PatchGuard's Kubernetes integration handles node pool patching by wrapping the EKS managed node group update API with pre-flight PDB checks and post-flight health verification. Before initiating any node drain, PatchGuard confirms that ALLOWED DISRUPTIONS is greater than zero for all PDBs across all namespaces. If any PDB is blocking, the operation pauses and alerts the operator with the specific PDB name and namespace — rather than failing silently or forcing through the disruption budget.

Post-drain, PatchGuard runs a configurable health check window: it monitors CPU, memory, and error rate metrics for the rescheduled workloads for five minutes after each node drain completes. If any metric exceeds the configured threshold during that window, the rollout halts and a rollback procedure is triggered — restoring the drained node to service and reverting the scheduling changes. This catches the scenario where a workload behaves differently on the new node version before you've committed to draining the remaining old nodes.

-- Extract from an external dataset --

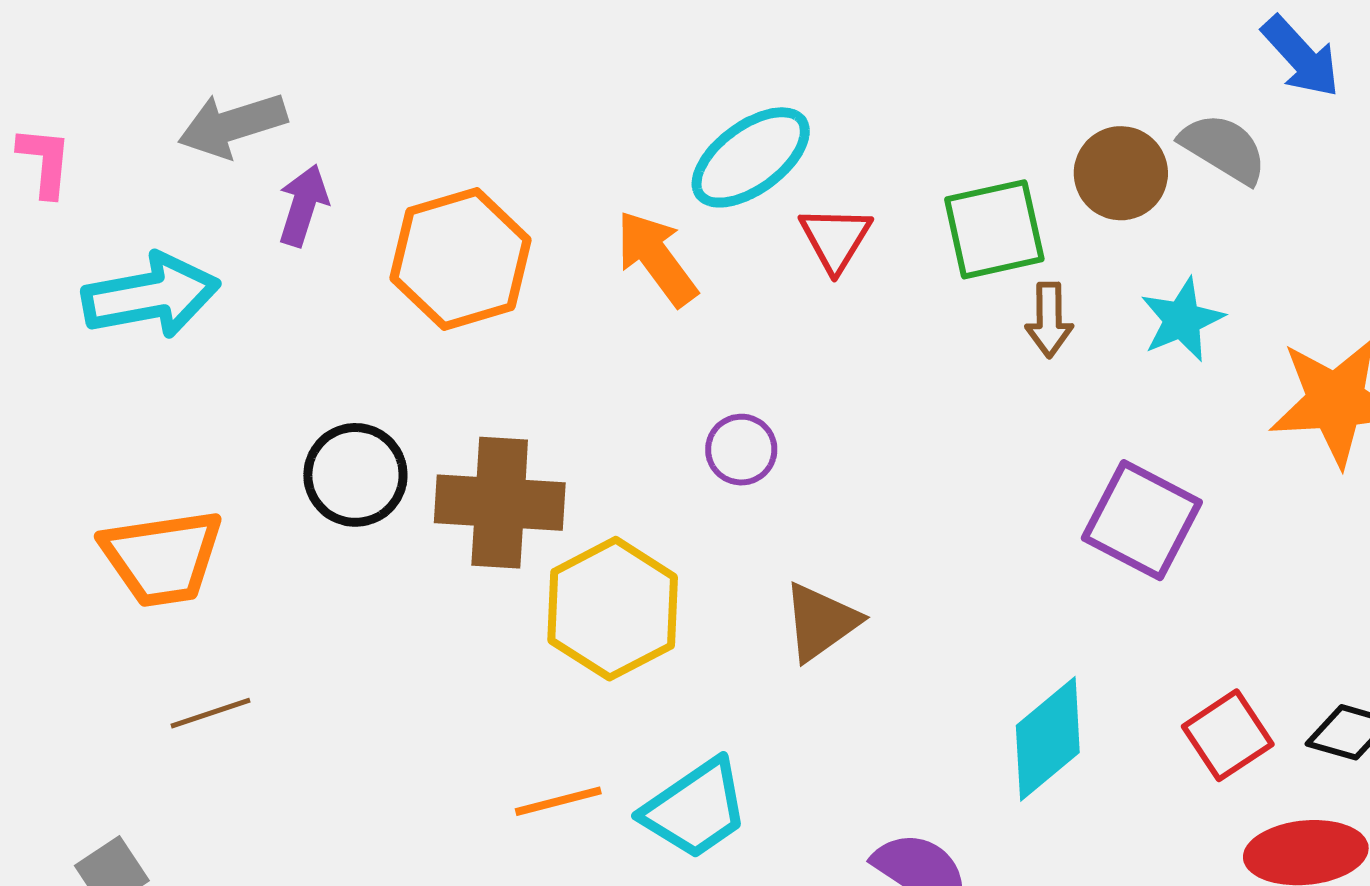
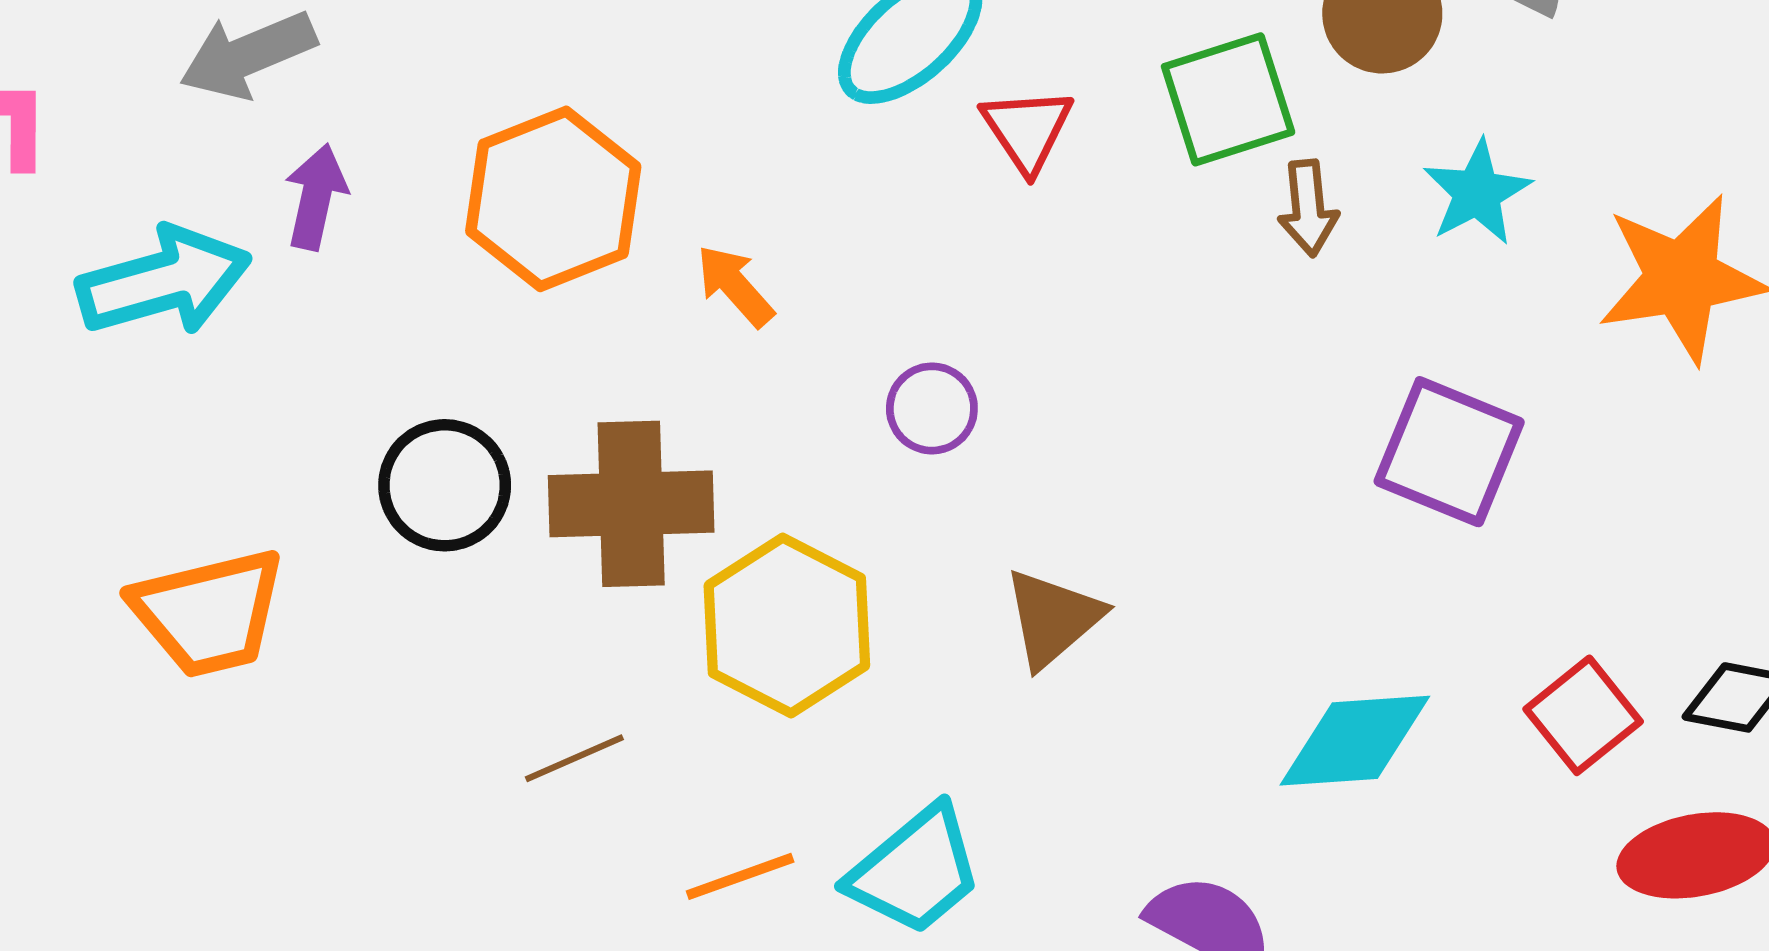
purple arrow: (303, 205) -> (316, 197), moved
orange arrow: (657, 258) -> (735, 286), moved, size x0.7
brown line: (211, 713) -> (574, 758), moved
cyan diamond: (1048, 739) -> (1355, 741), turned 41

A Note on Kernel Patches and Runtime Restarts

Some kernel CVEs require a reboot to take effect, even after the package is installed. On managed node pools, this happens automatically during the replacement process — new nodes boot with the patched kernel. For in-place package updates on live nodes, you'll need to schedule reboots explicitly. kured (the Kubernetes Reboot Daemon) is the standard approach: it watches for the /var/run/reboot-required sentinel file and triggers a coordinated node drain and reboot, respecting PDBs during the process. If you're doing emergency in-place patching and cannot use node replacement, deploy kured first and let it manage the reboot sequencing.

The operational principle across all these scenarios is the same: treat each node drain as a controlled experiment with a defined rollback condition, not a bulk operation to be completed as fast as possible. The four-minute PDB budget in the opening paragraph isn't a constraint to work around — it's the system telling you exactly how much disruption it can absorb. Stay within it.